Charles Kenny's proposed solution to unemployment is interesting but shortsighted.

CHARLES KENNY'S proposed solution to unemployment is interesting but shortsighted.

Not everyone collecting unemployment benefits is young. I know from personal experience.

In March of 2012, I was laid off from a position I'd held for 27 years. In the interim, I've landed exactly one temporary job and some very satisfying but unpaid volunteer work.

I find myself in the unenviable position of competing with people half my age for jobs that pay half of what I had been making. I am too young to retire, but still have bills to pay, and am all too aware that I am not alone.

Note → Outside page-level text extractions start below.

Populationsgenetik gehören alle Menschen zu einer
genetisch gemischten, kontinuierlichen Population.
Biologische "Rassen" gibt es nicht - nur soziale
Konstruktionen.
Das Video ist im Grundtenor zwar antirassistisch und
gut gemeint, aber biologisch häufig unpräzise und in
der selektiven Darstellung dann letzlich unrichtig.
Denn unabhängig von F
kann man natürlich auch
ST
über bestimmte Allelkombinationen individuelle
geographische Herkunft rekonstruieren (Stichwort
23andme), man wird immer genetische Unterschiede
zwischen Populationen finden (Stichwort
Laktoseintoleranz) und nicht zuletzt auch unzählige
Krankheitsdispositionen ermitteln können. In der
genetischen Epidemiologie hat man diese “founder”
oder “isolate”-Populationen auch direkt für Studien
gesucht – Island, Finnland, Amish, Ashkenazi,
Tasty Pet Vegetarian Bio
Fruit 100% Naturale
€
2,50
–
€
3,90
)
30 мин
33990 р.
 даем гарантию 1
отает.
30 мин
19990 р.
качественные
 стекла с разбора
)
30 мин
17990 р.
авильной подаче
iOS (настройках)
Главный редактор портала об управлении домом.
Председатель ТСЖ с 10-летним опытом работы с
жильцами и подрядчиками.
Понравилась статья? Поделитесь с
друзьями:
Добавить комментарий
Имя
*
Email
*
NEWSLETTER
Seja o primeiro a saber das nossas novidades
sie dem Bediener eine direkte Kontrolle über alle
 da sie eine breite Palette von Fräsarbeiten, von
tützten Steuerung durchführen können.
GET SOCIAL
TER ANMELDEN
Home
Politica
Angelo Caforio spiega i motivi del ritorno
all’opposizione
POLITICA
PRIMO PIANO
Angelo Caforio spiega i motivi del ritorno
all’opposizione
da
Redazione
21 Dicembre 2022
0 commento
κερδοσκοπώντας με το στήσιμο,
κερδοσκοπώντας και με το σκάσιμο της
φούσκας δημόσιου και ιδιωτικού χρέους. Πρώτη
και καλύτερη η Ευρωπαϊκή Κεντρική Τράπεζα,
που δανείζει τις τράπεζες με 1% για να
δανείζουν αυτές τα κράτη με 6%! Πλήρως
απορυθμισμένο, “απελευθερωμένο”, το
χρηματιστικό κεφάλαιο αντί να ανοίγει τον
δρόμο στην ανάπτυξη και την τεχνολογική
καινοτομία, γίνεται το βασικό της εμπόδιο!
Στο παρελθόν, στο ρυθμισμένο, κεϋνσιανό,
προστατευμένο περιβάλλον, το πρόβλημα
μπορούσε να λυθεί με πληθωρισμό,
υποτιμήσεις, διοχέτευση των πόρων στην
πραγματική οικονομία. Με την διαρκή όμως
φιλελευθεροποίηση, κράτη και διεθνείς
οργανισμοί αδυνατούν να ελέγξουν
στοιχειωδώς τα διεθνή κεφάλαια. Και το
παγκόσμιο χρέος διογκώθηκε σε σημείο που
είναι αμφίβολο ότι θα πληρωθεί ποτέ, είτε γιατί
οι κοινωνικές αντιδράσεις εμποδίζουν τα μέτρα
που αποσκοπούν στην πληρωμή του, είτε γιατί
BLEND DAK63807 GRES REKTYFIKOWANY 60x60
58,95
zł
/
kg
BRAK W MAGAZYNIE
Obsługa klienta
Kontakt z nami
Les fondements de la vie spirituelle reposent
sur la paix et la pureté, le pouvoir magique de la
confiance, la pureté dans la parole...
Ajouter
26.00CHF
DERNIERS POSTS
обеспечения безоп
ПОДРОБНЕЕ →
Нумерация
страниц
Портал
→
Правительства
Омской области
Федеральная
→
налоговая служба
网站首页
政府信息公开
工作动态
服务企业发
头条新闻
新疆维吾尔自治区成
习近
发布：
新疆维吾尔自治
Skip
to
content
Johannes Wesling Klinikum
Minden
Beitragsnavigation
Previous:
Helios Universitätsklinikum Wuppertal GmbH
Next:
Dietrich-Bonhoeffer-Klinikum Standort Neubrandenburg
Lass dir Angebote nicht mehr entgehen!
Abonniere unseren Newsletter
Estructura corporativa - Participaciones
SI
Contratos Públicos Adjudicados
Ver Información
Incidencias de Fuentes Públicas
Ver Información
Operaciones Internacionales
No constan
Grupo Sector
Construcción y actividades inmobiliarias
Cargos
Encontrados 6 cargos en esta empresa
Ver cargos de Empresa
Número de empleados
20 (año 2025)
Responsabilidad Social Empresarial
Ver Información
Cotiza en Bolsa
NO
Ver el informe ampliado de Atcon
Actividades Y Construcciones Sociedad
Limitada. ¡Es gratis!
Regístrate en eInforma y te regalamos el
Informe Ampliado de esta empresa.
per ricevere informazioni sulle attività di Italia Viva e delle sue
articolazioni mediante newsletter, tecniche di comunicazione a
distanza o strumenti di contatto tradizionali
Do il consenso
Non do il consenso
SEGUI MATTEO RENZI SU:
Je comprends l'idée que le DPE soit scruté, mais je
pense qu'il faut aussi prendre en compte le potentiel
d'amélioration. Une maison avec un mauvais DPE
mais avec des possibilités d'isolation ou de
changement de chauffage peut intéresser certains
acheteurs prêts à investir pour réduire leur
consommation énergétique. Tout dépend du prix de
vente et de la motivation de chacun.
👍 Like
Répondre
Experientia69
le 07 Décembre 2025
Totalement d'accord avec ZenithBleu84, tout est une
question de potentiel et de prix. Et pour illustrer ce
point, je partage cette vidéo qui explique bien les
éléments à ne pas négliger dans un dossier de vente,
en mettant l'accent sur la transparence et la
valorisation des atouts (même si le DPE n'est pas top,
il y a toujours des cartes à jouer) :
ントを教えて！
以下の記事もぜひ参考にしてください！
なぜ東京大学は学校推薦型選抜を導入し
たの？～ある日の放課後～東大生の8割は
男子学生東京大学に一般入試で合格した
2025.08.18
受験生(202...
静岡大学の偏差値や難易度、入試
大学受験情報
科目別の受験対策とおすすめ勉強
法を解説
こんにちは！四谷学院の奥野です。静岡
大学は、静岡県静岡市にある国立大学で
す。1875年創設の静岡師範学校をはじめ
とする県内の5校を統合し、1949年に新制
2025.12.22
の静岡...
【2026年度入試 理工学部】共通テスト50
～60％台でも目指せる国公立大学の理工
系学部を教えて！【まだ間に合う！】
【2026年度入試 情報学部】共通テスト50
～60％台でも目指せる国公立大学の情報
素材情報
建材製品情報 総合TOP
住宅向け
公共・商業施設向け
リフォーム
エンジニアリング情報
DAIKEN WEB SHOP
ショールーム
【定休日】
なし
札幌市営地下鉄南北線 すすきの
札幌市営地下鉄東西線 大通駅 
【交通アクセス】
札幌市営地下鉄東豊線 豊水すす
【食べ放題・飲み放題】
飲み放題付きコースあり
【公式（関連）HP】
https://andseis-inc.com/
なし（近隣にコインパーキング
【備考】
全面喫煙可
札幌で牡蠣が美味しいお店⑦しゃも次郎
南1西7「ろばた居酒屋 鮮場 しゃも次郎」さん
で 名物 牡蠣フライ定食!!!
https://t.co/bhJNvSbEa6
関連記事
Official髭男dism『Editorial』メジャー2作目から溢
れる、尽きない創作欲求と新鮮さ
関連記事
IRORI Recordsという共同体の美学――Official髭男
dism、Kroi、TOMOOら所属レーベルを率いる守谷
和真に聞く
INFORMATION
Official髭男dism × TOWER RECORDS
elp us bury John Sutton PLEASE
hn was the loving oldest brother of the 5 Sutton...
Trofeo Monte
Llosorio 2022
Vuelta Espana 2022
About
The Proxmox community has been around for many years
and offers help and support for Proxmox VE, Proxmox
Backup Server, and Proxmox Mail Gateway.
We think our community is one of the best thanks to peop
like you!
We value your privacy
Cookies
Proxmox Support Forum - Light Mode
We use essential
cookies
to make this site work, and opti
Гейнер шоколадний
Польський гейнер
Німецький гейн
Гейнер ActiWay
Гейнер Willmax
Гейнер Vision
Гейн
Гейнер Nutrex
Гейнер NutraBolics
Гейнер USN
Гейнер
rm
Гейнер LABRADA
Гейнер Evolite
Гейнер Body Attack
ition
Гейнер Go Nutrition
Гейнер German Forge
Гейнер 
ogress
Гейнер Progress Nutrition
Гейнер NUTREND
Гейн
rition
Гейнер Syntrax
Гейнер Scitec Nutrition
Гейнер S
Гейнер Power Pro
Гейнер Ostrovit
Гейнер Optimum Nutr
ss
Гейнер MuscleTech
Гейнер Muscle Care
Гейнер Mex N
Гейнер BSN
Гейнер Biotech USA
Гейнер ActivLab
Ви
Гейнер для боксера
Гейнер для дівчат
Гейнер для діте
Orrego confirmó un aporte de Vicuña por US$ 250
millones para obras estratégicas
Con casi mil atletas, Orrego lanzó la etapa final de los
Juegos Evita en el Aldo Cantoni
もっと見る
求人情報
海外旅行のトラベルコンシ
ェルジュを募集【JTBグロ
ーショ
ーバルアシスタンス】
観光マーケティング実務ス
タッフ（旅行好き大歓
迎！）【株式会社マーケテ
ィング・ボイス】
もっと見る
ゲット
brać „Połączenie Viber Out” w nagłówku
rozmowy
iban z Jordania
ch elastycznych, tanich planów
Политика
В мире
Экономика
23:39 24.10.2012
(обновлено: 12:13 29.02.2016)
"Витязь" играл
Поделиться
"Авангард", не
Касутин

Where is the solution for people like me?

Patricia Stringer


In his long diatribe Charles Kenny describes our young people as "wastrel youth," "huddled masses," with poor education and language skill. He joyfully proclaims how good it would be if they were shipped overseas to work. Charles must be a real delight at family gatherings. I can see him now asking if his relatives finally sent their wastrel sons and daughters to Mexico. Wastrel according to the dictionary means a wasteful or good for nothing person.

Oddly enough that is the same attitude Mr. Lincoln had about his son Abe. Young Abe hated the fact that his father could rent him out as if he were property or an indentured servant. Still, young Abe Lincoln later saved the nation. Now it is very common for people who come here to work to stay here. My grandparents left from Belfast and never returned to Ireland. Can we afford to lose an Abe Lincoln to some other country?

Charles Kenny doesn't remember his own youth. He thinks of young people as cattle or some type of human stock to be trafficked across the globe. Sorry Professor Kenny but my children are not up for sale or trade or barter. Economic recovery should not be made by the selling off of our children.

Gerald O'Hare,

West Deptford

School could have spared him the 'shock'

Re: "Gay marriage costs him his job." The mistake made by Holy Ghost Prep administrators was not their dismissal of homosexual teacher, Michael Griffin. It was that they hired him in the first place.

It's a mistake compounded by leaders of Catholic education institutions across America, who've dismissed the late Pope John Paul II's Apostolic Letter, which called them to require applicants for educator positions to make an oath of fidelity to church teachings on faith and morals. If school the president and principal had included this oath in the school's hiring policy, they may have spared Mr. Griffin his "shock" over alleged parallel employment policies for divorced and pro-contraceptive teachers.

Corporations all over America do not hire applicants who do not sign what essentially amounts to oaths to abide by their policies. Try joining Facebook, Twitter or eBay without clicking yes to their membership 'terms of agreement."

No one questions their employment or membership policies. Maybe the policies of Catholic education institutions would not be called into question if their administrators would stop dismissing the direction of the magisterium.